● Task instructions: Please set out the listing below, from its start through the line containing "Is it true that Multi-out", as a JSON list of strings, one string per line, with blank lines left out.

● Data to examine:
============================================================

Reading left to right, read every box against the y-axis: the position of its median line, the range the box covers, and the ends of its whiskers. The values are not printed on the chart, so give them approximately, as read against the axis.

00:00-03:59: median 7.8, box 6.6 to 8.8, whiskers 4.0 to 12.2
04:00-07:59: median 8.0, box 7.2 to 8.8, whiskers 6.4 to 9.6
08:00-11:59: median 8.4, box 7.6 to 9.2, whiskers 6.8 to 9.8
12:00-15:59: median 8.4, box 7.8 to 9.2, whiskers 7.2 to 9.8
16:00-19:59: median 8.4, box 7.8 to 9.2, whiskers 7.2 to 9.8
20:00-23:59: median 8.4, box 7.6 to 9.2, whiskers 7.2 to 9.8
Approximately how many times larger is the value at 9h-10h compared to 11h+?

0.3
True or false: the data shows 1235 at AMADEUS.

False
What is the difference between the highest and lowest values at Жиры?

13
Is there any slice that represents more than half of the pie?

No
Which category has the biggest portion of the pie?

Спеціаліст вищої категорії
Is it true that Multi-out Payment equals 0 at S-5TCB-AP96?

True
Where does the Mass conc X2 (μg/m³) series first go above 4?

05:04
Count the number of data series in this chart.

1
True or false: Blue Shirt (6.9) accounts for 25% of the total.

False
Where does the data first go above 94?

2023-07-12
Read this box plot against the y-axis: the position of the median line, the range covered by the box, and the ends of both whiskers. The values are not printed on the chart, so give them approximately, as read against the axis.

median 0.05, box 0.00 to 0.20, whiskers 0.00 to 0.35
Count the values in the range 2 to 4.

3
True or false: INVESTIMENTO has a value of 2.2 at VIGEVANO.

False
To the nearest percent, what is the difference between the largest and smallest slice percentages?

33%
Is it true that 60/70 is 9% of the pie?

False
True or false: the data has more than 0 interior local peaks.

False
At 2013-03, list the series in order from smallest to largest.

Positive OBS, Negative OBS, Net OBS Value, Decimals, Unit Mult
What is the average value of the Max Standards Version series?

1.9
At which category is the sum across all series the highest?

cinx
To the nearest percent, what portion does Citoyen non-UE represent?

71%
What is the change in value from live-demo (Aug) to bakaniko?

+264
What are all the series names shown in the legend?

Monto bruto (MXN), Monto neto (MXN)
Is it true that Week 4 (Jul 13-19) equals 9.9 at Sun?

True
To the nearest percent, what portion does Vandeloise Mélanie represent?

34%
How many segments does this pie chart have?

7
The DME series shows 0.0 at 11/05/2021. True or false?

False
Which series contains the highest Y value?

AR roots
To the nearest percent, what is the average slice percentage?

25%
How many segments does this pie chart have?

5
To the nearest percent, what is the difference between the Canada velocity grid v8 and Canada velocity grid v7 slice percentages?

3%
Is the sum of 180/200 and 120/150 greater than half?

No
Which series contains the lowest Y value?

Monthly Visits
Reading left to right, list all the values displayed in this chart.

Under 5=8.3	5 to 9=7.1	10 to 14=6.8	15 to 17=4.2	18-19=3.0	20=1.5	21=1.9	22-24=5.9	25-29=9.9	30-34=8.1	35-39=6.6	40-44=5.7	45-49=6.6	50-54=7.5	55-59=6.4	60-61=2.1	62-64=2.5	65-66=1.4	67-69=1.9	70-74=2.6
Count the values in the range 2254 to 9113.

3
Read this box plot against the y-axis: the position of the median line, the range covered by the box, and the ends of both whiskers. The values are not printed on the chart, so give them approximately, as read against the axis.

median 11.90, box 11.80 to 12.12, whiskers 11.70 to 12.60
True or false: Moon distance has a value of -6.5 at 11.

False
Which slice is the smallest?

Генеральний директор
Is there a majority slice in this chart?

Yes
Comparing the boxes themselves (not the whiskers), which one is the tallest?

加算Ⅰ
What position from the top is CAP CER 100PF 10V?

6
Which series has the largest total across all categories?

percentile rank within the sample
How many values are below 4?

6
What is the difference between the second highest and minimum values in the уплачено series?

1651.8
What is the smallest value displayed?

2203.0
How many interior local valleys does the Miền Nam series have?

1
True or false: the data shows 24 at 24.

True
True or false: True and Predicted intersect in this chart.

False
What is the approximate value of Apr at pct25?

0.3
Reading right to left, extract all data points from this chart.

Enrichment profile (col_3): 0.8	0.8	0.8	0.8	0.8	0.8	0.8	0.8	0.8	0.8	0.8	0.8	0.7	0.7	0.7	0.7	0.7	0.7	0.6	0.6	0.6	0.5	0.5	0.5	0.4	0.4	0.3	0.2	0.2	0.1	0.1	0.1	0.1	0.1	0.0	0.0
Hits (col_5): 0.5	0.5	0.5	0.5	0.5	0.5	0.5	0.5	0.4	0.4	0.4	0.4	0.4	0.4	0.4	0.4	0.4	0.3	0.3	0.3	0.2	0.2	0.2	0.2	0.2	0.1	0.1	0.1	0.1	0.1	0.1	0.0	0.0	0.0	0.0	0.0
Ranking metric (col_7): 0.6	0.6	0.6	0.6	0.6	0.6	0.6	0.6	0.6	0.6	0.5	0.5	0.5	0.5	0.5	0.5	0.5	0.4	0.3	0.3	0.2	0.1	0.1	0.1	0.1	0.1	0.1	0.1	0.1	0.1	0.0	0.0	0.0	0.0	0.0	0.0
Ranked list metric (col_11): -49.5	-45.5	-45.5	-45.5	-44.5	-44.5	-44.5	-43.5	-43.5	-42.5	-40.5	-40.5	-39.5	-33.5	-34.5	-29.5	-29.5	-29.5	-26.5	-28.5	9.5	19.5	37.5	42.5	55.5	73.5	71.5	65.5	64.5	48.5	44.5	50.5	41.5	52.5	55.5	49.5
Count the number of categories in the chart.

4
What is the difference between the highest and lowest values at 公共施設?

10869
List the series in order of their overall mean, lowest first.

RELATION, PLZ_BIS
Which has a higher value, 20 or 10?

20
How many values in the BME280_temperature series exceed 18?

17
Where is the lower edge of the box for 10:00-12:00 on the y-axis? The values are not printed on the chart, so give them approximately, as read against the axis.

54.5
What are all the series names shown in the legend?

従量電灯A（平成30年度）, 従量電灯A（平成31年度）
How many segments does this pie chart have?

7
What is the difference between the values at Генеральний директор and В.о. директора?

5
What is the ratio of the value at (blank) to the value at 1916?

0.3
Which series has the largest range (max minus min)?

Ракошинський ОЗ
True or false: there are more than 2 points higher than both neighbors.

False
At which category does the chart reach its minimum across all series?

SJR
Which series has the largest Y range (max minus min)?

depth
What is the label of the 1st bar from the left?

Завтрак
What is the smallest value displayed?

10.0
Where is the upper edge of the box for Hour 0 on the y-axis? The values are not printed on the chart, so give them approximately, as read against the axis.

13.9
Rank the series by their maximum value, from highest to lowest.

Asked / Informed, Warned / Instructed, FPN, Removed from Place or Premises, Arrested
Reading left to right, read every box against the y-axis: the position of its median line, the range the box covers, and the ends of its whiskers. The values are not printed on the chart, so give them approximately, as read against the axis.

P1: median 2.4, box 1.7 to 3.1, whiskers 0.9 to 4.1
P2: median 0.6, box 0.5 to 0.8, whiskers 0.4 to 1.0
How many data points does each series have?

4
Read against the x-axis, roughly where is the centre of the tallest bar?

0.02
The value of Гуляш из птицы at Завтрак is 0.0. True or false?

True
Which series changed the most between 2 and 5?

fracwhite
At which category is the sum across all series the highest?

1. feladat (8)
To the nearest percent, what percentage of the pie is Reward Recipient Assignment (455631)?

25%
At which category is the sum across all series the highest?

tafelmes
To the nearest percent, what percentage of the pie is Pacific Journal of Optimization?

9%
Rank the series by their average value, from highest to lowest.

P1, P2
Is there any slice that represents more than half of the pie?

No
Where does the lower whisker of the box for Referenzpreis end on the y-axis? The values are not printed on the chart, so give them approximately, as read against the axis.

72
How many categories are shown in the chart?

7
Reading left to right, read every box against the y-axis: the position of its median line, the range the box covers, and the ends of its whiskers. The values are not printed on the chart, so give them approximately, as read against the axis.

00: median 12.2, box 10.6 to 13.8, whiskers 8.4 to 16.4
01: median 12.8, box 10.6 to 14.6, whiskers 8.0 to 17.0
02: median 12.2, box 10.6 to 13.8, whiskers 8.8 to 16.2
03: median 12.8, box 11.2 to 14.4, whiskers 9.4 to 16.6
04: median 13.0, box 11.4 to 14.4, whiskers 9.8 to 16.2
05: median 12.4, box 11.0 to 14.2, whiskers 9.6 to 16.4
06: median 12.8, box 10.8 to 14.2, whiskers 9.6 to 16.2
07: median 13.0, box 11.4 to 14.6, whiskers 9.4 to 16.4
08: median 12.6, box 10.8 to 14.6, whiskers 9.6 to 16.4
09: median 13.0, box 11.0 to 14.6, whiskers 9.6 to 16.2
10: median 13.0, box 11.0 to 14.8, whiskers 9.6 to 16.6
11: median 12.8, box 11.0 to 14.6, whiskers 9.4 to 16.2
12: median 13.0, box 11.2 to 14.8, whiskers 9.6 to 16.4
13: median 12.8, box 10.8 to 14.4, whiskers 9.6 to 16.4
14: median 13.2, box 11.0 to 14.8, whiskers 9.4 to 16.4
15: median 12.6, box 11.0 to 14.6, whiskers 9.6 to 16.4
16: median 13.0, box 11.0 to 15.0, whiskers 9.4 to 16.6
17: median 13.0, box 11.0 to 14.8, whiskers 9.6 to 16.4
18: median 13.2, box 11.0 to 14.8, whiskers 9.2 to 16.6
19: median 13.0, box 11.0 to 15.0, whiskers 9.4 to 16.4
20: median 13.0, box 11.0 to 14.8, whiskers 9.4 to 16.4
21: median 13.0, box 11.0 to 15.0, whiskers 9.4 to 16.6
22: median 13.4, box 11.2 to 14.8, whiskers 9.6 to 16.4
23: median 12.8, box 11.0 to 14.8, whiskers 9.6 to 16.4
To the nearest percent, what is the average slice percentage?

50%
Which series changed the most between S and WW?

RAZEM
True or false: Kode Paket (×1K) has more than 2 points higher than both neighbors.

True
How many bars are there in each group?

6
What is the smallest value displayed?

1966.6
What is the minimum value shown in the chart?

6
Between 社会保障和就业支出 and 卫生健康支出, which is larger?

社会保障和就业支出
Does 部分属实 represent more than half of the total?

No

============================================================

● Solution to this problem:
[
  "Reading left to right, read every box against the y-axis: the position of its median line, the range the box covers, and the ends of its whiskers. The values are not printed on the chart, so give them approximately, as read against the axis.",
  "00:00-03:59: median 7.8, box 6.6 to 8.8, whiskers 4.0 to 12.2",
  "04:00-07:59: median 8.0, box 7.2 to 8.8, whiskers 6.4 to 9.6",
  "08:00-11:59: median 8.4, box 7.6 to 9.2, whiskers 6.8 to 9.8",
  "12:00-15:59: median 8.4, box 7.8 to 9.2, whiskers 7.2 to 9.8",
  "16:00-19:59: median 8.4, box 7.8 to 9.2, whiskers 7.2 to 9.8",
  "20:00-23:59: median 8.4, box 7.6 to 9.2, whiskers 7.2 to 9.8",
  "Approximately how many times larger is the value at 9h-10h compared to 11h+?",
  "0.3",
  "True or false: the data shows 1235 at AMADEUS.",
  "False",
  "What is the difference between the highest and lowest values at Жиры?",
  "13",
  "Is there any slice that represents more than half of the pie?",
  "No",
  "Which category has the biggest portion of the pie?",
  "Спеціаліст вищої категорії",
  "Is it true that Multi-out Payment equals 0 at S-5TCB-AP96?"
]